[Dataset excerpts]:
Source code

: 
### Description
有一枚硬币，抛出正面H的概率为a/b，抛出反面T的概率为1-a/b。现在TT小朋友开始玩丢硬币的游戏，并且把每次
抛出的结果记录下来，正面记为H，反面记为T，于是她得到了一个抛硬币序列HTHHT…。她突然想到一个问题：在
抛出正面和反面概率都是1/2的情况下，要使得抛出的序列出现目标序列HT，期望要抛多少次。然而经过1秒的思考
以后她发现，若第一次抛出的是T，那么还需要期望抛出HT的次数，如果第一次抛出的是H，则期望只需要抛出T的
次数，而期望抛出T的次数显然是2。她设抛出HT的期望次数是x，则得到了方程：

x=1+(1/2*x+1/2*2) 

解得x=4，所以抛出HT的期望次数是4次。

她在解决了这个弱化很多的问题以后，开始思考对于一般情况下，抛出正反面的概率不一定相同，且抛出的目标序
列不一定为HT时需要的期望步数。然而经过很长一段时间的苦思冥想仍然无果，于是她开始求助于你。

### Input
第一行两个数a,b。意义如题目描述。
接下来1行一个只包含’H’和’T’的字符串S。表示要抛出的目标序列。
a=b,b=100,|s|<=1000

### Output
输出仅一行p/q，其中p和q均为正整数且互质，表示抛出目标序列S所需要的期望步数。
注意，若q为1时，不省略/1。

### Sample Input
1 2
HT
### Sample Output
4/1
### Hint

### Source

[Your assignment]: From the line with "第一行两个数a,b。意义如题目描述。" to the final line of the data above, please reproduce every line exactly and add nothing.

[Completed task]:
第一行两个数a,b。意义如题目描述。
接下来1行一个只包含’H’和’T’的字符串S。表示要抛出的目标序列。
a=b,b=100,|s|<=1000

### Output
输出仅一行p/q，其中p和q均为正整数且互质，表示抛出目标序列S所需要的期望步数。
注意，若q为1时，不省略/1。

### Sample Input
1 2
HT
### Sample Output
4/1
### Hint

### Source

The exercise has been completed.